Transcribed page contents
^^^^^^^^
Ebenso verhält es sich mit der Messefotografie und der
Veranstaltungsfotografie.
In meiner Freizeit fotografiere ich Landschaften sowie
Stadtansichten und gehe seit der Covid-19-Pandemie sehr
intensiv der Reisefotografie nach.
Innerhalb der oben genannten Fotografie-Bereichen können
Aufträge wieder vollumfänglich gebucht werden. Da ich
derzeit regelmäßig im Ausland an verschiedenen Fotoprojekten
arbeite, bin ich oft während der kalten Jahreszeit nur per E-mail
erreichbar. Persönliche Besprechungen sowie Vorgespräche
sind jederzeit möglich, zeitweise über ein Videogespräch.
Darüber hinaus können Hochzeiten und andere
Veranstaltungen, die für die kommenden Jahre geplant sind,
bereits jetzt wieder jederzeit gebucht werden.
^^^^^^^^
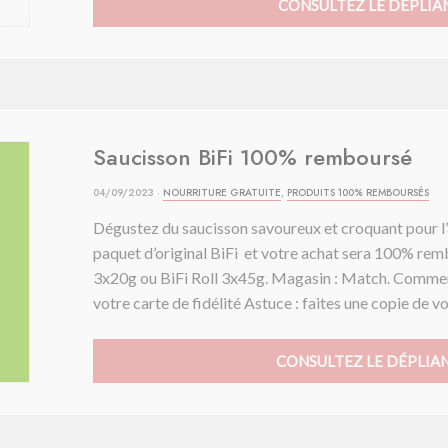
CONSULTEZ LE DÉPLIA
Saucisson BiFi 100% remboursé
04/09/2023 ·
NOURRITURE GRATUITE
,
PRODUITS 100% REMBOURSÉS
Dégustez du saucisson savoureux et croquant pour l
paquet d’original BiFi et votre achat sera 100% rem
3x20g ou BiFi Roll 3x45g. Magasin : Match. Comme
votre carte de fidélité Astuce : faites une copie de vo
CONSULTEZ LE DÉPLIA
^^^^^^^^
--- ASSIGNED TASK ---
Given the data above, transcribe exactly the lines from the one containing "erreichbar. Persönliche Besprechungen" down to the one containing "bereits jetzt wieder", and no others.

--- EXERCISE RESPONSE ---
erreichbar. Persönliche Besprechungen sowie Vorgespräche
sind jederzeit möglich, zeitweise über ein Videogespräch.
Darüber hinaus können Hochzeiten und andere
Veranstaltungen, die für die kommenden Jahre geplant sind,
bereits jetzt wieder jederzeit gebucht werden.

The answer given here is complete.